Six of the hotels in the group are currently closed, but the remaining three are open. “It’s very difficult to plan. We made the decision to only open those hotels that had small weddings booked and the couples wanted to go ahead. Unfortunately in the hospitality business we’ve been living week to week all year and that’s going to continue. Muckross [Park hotel] has 95 per cent occupancy between December 17 and January 2 and we don’t know will we have some guests, or no guests, and that’s the difficulty.”

Suppliers are similarly affected. Nicholas Lynch of seafood wholesaler and retailer Nick’s Fish said in a Twitter post: “Yesterday we had to commit to salmon that will be delivered on the 28th. What are we going to do with €30k of salmon if hospitality closes again, and that’s only the salmon I’ve ordered.”

While waiting for clarification from Government, many restaurateurs are already making plans for yet another pivot. Shane Mitchell will continue to sell the restaurant meal boxes that have been a lifeline for his business, and many others this year. “We are doing a Christmas roast box and we’ve had to shut down orders because we were running out of refrigeration capacity. We thought we might sell 150 and we’ve sold 600 of them at €100 each, so that €60,000 turnover, on top of the dine in, has really bolstered us.”

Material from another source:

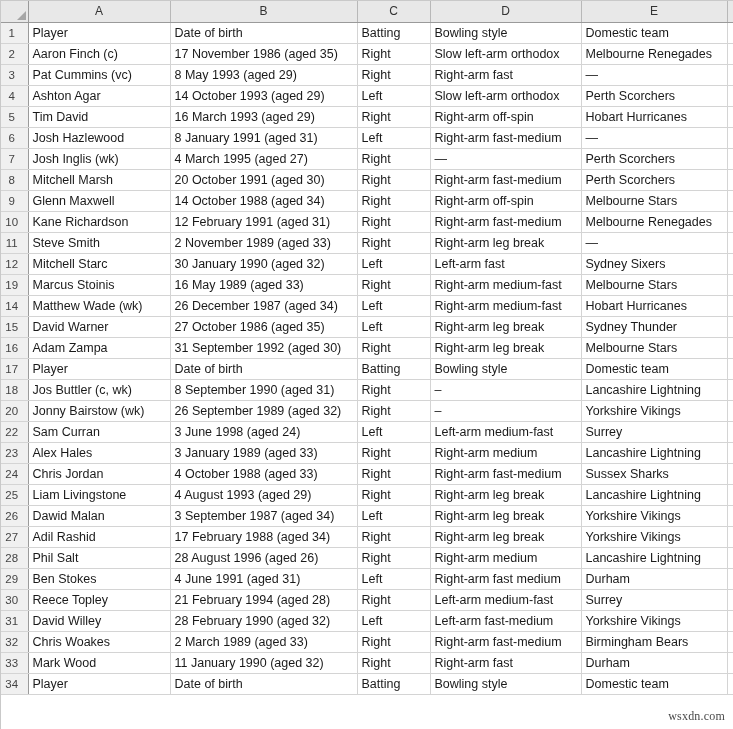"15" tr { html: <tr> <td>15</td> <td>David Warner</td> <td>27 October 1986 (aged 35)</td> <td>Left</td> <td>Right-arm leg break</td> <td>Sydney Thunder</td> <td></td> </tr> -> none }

However JP McMahon, who writes a weekly food column for The Irish Times, will not be following suit. He recently announced plans to reopen his Michelin-starred restaurant Aniar in Galway, in March, but will not be doing takeaway at his other restaurants, Cava and Tartare. “We won’t be reopening as a takeaway in the next lockdown. I’m just too tired of all this uncertainty,” he says.